TEXTAUSZUG:
....................

Die Geschichten sind so unterschiedlich wie ihre Autorinnen und Autoren. Sie erzählen von Dörfern in unterschiedlichen Regionen Deutschlands, von einer Welt reich an Arbeit und arm an Geld. Von einem Leben zwischen Idylle, Enge und Engagement. Vom Tragen und Getragen-Werden in der Dorfgemeinschaft, aber auch von denen, die am Rande standen und für immer Fremde blieben. Mit vielen Facetten wird in diesem Buch das Leben auf den Dörfern beschrieben. Erzählt wird von Sonnen- und Schattenseiten und auch von jenen Stellen, „an die die Sonne gar nie kam, weil die Häuser in den Dörfern zu dicht standen“.

Man kann sie sehen und hören: die Bauern, den Dorfschmied, den Hausmetzger, die Hebamme, den Dorfschullehrer, die Schneiderin und den Sargträger. Und man kann es riechen: das Feuer der Schmiede, die Sägespäne der Schreinerei, die Misthaufen hinter den Ställen. Spüren kann man die Kälte, die in den unbeheizten Stuben im Winter Eisblumen an die Fensterscheiben zauberte, und die flimmernde Hitze der Sommertage auf den Feldern, in den Scheunen und Gassen.

Es waren Menschen, die diese Dörfer zusammenhielten. Die Dörfer hatten Gesichter und Geschichten, Orte mit Begegnungen zu fröhlichen und traurigen Anlässen. Im Kreislauf der Jahreszeiten zwischen Saat und Ernte, im Kreislauf der Feste zwischen Ostern und Weihnachten, im Kreislauf des Lebens zwischen Geburt und Tod. Ich danke den Autorinnen und Autoren, die sich auf dieses Buchprojekt eingelassen haben, für das Vertrauen und die Offenheit, mit der sie einen Blick in die Dörfer ihrer Kindheit ermöglichen, und für die Zeit, die sie für das Schreiben ihrer Geschichte verwendeten. Damit haben sie dieses Buch erst möglich gemacht.

....................

ARBEITSAUFTRAG A: Fassen Sie den Textauszug über das Dorfleben bitte in zwei Sätzen zusammen.
ARBEITSAUFTRAG B: Führen Sie den Textauszug über das Dorfleben im Anschluss an seinen letzten Satz weiter.

....................

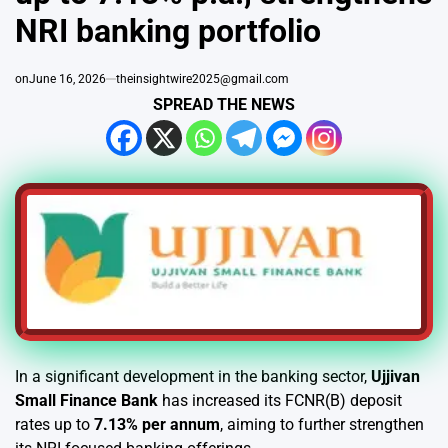
NRI banking portfolio
on
June 16, 2026
theinsightwire2025@gmail.com
SPREAD THE NEWS
In a significant development in the banking sector,
Ujjivan
Small Finance Bank
has increased its FCNR(B) deposit
rates up to
7.13% per annum
, aiming to further strengthen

....................

ERGEBNIS A: Die Geschichten in diesem Buch stammen von unterschiedlichen Autorinnen und Autoren und erzählen von Dörfern in verschiedenen Regionen Deutschlands, von einer Welt reich an Arbeit und arm an Geld, von Sonnen- und Schattenseiten und von denen, die am Rande standen. Es waren Menschen wie die Bauern, der Dorfschmied, die Hebamme und der Dorfschullehrer, die diese Dörfer im Kreislauf der Jahreszeiten, der Feste und des Lebens zusammenhielten.

ERGEBNIS B:
August 2022

Ulrike Siegel

Rita Fellner (geb. 1956),aufgewachsen in der Hallertau (Bayern)

Die Kramerin von Oberlauterbach

Ihr Kolonialwarenladen stand mitten im Dorf, gleich neben der Kirche. Sie hatte in den Laden eingeheiratet und ihn vom Schwiegervater übernommen, am ersten Tag nach der Hochzeit im Jahr 1956. Von sechs Uhr morgens, wenn der Bäcker das frische Brot brachte, bis sieben Uhr abends, nachdem sie ihren Laden durchgewischt hatte, stand sie in ihrer weißen Schürze hinter dem Ladentisch. Wiegte ab, packte ein, gab aus.

Hart und ausdauernd hat sie gearbeitet und die kluge Rechnerin hat so im Lauf der Zeit das Sortiment dem Bedarf immer wieder neu angepasst. Bei ihr gab es alles, was die Dorfbewohner brauchten. Alles für den alltäglichen Bedarf an Lebensmitteln, Bonbons stückweise für einen Pfennig aus einer Drehgondel, verschiedene Senfmehle aus großen Gläsern zum Selbstmischen für Senf. Alles für die Schule, Schuhcreme und Rasierklingen, auch Textilien, Kälberstricke und Brühpech.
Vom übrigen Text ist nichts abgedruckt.